Task objective >> Can you reproduce, word for word, the material from its first line up to and including the line with "common name: Myrtle warbler"?

— Start of Entries provided —

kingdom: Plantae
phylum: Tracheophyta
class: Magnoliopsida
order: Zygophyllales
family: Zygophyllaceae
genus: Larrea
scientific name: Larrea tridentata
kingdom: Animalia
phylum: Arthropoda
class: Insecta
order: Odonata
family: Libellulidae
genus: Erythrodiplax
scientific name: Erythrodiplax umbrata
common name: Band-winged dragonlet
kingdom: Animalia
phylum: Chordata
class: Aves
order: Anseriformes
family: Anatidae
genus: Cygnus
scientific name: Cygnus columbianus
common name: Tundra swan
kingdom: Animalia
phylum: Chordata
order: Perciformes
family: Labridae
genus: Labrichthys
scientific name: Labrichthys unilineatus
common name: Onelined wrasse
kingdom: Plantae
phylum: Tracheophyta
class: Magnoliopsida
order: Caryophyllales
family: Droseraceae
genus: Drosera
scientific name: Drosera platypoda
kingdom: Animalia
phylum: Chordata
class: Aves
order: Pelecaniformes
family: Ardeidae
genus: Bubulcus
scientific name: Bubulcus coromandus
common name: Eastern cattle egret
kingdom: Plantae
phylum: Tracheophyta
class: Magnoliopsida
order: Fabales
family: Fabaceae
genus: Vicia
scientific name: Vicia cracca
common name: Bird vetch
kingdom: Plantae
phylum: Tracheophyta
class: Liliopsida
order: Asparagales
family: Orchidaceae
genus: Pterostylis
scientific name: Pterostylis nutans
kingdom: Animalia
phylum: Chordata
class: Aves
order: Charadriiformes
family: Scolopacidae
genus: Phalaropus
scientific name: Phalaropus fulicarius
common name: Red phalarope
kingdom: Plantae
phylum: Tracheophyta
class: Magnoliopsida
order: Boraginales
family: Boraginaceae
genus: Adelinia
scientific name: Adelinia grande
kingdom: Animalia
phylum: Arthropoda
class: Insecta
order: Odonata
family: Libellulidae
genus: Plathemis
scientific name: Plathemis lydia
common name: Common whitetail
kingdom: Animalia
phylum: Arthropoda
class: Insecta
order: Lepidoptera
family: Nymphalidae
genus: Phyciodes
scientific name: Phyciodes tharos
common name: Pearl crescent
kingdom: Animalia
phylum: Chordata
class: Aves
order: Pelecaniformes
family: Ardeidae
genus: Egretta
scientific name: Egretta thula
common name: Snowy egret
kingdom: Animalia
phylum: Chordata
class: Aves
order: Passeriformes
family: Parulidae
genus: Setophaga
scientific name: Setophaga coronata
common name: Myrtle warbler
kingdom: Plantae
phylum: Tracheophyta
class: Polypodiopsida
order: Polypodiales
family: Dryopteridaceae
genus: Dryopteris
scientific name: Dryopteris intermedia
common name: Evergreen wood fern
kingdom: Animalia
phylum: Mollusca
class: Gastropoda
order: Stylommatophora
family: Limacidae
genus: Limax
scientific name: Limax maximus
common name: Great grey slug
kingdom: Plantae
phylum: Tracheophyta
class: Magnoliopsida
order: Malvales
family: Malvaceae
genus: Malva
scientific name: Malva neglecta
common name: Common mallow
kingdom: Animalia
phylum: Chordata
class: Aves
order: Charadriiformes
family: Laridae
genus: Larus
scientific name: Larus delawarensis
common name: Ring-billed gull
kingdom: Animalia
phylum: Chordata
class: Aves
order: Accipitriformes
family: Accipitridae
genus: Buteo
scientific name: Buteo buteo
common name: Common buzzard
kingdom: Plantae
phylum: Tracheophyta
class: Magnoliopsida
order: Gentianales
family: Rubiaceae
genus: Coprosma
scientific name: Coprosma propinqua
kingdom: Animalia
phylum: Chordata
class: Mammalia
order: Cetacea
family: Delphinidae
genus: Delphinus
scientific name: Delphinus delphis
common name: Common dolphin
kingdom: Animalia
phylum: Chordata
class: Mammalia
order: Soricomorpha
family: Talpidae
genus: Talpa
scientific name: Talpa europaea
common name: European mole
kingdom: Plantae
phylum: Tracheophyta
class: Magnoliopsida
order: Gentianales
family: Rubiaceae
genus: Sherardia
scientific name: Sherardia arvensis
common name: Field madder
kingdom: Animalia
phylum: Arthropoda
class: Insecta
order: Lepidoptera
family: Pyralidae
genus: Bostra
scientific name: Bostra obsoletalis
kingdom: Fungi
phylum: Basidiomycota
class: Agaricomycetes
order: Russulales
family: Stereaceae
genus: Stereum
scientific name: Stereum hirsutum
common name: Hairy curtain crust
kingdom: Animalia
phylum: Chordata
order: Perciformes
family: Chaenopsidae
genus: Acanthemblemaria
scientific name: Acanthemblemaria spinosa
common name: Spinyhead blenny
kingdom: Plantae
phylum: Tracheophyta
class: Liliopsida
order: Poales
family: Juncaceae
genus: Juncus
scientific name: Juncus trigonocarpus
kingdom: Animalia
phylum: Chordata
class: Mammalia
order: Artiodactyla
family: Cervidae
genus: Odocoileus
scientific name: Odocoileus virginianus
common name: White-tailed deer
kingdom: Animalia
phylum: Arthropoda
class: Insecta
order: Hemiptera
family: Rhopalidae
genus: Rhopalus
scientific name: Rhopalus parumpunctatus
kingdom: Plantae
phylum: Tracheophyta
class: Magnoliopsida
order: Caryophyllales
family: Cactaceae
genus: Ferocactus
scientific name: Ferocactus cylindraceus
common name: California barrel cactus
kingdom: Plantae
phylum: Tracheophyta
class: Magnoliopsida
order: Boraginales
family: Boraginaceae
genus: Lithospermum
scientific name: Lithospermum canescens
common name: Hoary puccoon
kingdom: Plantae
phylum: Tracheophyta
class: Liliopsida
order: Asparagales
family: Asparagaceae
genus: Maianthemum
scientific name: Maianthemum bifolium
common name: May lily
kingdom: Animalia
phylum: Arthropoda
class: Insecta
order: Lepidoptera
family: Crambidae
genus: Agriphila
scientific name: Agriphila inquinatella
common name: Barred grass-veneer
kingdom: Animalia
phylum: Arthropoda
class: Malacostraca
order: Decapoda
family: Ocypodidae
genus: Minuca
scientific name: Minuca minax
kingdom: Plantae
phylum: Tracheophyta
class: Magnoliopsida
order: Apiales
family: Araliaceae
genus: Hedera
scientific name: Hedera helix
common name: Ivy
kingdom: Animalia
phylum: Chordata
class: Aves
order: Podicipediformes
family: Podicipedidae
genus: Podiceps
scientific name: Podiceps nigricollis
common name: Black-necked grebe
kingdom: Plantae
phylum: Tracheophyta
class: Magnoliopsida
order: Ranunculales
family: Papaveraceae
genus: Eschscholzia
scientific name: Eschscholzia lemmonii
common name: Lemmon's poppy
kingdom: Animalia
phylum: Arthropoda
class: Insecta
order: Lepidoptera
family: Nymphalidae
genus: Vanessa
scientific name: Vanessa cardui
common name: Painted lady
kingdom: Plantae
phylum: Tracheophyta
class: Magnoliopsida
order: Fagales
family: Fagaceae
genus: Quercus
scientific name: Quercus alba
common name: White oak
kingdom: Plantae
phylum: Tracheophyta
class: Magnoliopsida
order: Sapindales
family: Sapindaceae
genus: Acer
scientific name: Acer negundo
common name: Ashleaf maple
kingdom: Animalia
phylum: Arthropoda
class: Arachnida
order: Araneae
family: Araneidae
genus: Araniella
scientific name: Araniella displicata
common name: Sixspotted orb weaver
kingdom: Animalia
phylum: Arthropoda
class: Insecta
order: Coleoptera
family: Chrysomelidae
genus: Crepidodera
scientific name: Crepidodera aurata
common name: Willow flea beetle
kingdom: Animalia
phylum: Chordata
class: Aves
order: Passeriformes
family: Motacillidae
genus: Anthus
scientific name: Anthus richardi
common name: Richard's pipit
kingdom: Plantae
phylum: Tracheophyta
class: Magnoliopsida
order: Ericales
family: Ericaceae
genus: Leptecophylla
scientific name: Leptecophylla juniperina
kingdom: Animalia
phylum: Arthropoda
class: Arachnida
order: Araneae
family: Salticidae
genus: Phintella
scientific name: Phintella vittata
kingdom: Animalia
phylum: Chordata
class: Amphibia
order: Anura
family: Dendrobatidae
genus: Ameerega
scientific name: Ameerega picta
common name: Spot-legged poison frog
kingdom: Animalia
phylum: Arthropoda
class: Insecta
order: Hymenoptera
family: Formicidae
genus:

— End of Entries provided —

The output >>
kingdom: Plantae
phylum: Tracheophyta
class: Magnoliopsida
order: Zygophyllales
family: Zygophyllaceae
genus: Larrea
scientific name: Larrea tridentata
kingdom: Animalia
phylum: Arthropoda
class: Insecta
order: Odonata
family: Libellulidae
genus: Erythrodiplax
scientific name: Erythrodiplax umbrata
common name: Band-winged dragonlet
kingdom: Animalia
phylum: Chordata
class: Aves
order: Anseriformes
family: Anatidae
genus: Cygnus
scientific name: Cygnus columbianus
common name: Tundra swan
kingdom: Animalia
phylum: Chordata
order: Perciformes
family: Labridae
genus: Labrichthys
scientific name: Labrichthys unilineatus
common name: Onelined wrasse
kingdom: Plantae
phylum: Tracheophyta
class: Magnoliopsida
order: Caryophyllales
family: Droseraceae
genus: Drosera
scientific name: Drosera platypoda
kingdom: Animalia
phylum: Chordata
class: Aves
order: Pelecaniformes
family: Ardeidae
genus: Bubulcus
scientific name: Bubulcus coromandus
common name: Eastern cattle egret
kingdom: Plantae
phylum: Tracheophyta
class: Magnoliopsida
order: Fabales
family: Fabaceae
genus: Vicia
scientific name: Vicia cracca
common name: Bird vetch
kingdom: Plantae
phylum: Tracheophyta
class: Liliopsida
order: Asparagales
family: Orchidaceae
genus: Pterostylis
scientific name: Pterostylis nutans
kingdom: Animalia
phylum: Chordata
class: Aves
order: Charadriiformes
family: Scolopacidae
genus: Phalaropus
scientific name: Phalaropus fulicarius
common name: Red phalarope
kingdom: Plantae
phylum: Tracheophyta
class: Magnoliopsida
order: Boraginales
family: Boraginaceae
genus: Adelinia
scientific name: Adelinia grande
kingdom: Animalia
phylum: Arthropoda
class: Insecta
order: Odonata
family: Libellulidae
genus: Plathemis
scientific name: Plathemis lydia
common name: Common whitetail
kingdom: Animalia
phylum: Arthropoda
class: Insecta
order: Lepidoptera
family: Nymphalidae
genus: Phyciodes
scientific name: Phyciodes tharos
common name: Pearl crescent
kingdom: Animalia
phylum: Chordata
class: Aves
order: Pelecaniformes
family: Ardeidae
genus: Egretta
scientific name: Egretta thula
common name: Snowy egret
kingdom: Animalia
phylum: Chordata
class: Aves
order: Passeriformes
family: Parulidae
genus: Setophaga
scientific name: Setophaga coronata
common name: Myrtle warbler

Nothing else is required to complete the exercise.